Fun Home and Hamilton

I saw Fun Home last night, a few months after it won the Tony Award as best musical. I thought I was a little late in getting to it, but the original cast is still together, and the show is as powerful as it was when it showcased at the Public Theater downtown on Lafayette Street. I particularly enjoyed the chamber musical ensemble, which was the perfect accompaniment to what is essentially a musical largely assembled from private scenes and recollections. Fun Home is a modern, chamber opera about the coming of age of a lesbian graphic novelist, her closeted gay father, and her dysfunctional family. Written by Jeanine Tesori and Lisa Kron, and based on Alison Bechdel's autobiographical story, the show features stellar performances headed by Michael Cerveris in a Tony Award winning performance as the father, and child actress Sydney Lucas as the young Alison Bechdel.

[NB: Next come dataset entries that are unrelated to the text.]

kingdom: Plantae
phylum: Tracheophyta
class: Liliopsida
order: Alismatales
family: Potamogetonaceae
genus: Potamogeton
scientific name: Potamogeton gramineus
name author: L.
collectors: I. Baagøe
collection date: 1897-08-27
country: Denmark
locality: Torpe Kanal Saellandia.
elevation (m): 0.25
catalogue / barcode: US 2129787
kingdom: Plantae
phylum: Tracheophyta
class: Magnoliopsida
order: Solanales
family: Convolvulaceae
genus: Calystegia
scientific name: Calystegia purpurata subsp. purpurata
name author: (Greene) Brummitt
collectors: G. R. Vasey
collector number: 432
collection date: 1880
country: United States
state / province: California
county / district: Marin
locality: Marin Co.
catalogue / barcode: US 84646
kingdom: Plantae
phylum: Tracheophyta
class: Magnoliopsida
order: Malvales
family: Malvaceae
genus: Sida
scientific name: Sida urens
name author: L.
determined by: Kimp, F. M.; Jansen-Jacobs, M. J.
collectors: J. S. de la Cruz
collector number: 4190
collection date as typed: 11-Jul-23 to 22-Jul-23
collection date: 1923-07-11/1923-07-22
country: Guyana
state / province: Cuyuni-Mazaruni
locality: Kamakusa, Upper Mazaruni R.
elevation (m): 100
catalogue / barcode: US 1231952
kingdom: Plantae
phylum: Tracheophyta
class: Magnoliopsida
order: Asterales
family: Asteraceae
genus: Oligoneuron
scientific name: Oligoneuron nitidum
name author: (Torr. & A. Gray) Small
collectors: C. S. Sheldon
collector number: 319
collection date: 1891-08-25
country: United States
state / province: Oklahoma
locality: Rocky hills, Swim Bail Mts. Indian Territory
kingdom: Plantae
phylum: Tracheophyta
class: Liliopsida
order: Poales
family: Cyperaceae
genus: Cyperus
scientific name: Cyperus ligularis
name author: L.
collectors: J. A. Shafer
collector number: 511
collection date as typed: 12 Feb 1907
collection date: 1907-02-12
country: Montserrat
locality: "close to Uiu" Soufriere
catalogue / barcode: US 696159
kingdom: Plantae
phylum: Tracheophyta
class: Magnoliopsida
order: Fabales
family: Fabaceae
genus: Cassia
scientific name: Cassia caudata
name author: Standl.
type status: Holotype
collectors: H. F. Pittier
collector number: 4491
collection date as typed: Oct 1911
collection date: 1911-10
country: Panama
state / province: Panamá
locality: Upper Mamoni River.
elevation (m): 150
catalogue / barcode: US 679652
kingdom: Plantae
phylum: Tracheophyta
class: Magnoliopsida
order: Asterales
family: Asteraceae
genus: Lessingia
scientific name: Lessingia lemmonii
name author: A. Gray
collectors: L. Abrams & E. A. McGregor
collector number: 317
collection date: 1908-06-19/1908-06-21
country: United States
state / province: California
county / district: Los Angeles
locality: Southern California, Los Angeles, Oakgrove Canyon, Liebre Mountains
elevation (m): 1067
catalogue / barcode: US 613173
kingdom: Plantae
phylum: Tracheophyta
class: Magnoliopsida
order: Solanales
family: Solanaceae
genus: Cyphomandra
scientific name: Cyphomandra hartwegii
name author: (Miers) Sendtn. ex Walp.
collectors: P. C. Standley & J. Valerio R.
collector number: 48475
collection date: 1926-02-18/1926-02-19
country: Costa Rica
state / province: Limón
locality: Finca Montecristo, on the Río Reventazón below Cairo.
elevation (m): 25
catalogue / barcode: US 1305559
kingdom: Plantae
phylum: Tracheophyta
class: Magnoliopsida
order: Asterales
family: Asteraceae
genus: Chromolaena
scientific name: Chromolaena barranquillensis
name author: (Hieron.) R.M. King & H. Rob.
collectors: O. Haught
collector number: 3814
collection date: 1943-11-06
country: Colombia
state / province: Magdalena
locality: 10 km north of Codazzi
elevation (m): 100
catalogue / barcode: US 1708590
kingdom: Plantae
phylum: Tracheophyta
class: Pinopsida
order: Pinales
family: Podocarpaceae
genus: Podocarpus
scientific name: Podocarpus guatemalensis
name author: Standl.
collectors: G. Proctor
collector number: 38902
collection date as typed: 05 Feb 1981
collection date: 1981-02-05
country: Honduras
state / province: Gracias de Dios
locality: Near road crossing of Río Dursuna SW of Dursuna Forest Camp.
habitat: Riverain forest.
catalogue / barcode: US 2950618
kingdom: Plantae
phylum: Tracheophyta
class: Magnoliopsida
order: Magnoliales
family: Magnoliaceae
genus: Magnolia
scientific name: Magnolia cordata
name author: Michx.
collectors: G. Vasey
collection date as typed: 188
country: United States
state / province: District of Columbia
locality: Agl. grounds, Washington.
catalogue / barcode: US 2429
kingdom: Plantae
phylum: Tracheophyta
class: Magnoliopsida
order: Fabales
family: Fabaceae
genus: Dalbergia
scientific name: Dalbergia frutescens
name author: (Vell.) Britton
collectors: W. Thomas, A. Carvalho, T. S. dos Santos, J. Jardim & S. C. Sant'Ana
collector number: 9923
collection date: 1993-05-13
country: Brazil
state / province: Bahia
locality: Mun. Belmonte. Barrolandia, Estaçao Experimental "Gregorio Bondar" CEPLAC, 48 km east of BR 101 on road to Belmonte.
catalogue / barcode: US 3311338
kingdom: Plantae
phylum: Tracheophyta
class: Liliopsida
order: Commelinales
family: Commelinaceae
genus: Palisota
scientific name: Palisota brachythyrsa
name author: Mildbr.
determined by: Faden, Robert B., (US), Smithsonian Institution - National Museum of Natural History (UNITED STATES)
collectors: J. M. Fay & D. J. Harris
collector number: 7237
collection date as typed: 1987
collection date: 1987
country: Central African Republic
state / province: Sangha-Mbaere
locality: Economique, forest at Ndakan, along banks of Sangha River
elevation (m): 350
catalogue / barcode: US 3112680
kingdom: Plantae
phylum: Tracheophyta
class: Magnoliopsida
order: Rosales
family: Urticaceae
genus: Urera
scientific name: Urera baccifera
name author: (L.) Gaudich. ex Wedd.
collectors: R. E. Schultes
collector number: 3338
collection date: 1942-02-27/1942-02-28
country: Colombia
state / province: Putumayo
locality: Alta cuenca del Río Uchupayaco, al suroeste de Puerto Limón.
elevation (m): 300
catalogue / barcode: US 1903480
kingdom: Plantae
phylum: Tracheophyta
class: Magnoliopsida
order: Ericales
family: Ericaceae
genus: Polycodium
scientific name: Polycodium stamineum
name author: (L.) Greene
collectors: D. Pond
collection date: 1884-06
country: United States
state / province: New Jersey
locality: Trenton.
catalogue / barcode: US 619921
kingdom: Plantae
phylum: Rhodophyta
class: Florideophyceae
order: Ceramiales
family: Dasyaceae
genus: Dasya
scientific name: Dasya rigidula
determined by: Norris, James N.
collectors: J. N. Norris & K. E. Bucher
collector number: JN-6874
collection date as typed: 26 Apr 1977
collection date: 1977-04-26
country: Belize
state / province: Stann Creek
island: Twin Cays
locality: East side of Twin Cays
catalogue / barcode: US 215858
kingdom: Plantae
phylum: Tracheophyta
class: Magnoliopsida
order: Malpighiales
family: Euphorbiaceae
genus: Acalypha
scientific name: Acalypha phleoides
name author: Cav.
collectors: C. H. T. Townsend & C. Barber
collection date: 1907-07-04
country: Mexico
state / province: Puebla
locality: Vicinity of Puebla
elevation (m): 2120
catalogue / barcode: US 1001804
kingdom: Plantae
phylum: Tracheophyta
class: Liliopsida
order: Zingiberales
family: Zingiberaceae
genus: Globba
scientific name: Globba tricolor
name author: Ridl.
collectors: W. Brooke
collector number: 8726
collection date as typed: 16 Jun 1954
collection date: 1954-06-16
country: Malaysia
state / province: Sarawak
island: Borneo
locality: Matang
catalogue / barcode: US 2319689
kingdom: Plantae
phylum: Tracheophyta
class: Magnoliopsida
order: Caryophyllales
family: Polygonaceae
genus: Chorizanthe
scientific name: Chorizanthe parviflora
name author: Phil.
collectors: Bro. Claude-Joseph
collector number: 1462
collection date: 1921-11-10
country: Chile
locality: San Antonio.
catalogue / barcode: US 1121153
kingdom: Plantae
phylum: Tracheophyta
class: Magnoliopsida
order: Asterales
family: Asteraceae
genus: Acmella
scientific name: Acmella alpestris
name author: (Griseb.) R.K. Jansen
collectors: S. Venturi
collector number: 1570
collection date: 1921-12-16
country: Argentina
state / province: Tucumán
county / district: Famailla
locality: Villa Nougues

This week, a new musical opened on Broadway: Hamilton. Like Fun Home this show, a musical tribute to our nation's Founding Fathers, also started humbly at the Public Theater where it soon became the hot ticket in town. It has moved to the Richard Rodgers Theater and it continues to be the show that you just have to see. Lin-Manuel Miranda who wrote the memorable Tony Award winner In the Heights (which also played at the Richard Rodgers Theater) is the author and star of this new work which takes the story of political figures (who have been immortalized in marble statues, and whose likeness adorns our money) and brings it back to the realm of mortality. History might have immortalized them, but this show remind us that they were just angry young men with a driven political purpose. To this end, the score, a mixture of hip-hop, rap and pop, is the perfect musical idiom to tell the story of these youthful trailblazers. The fact that they are largely played by black and Hispanic performers makes this work groundbreaking on many different levels.


Thankfully, I managed to get tickets.  But I couldn't get in until mid December. At least I will see this show with its original cast, months before the next Tony Award ceremony. I predict that it will be nominated for all major awards, and it will be a winner in many if not all categories.  From all the reviews that I have read this is the musical that will be featured in the history books of the great landmarks of the American musical theater.  I'm not sure if Mr. Miranda planned on ending up in a history book (for a show that desperately debunks history) but that is, oftentimes, the irony of success.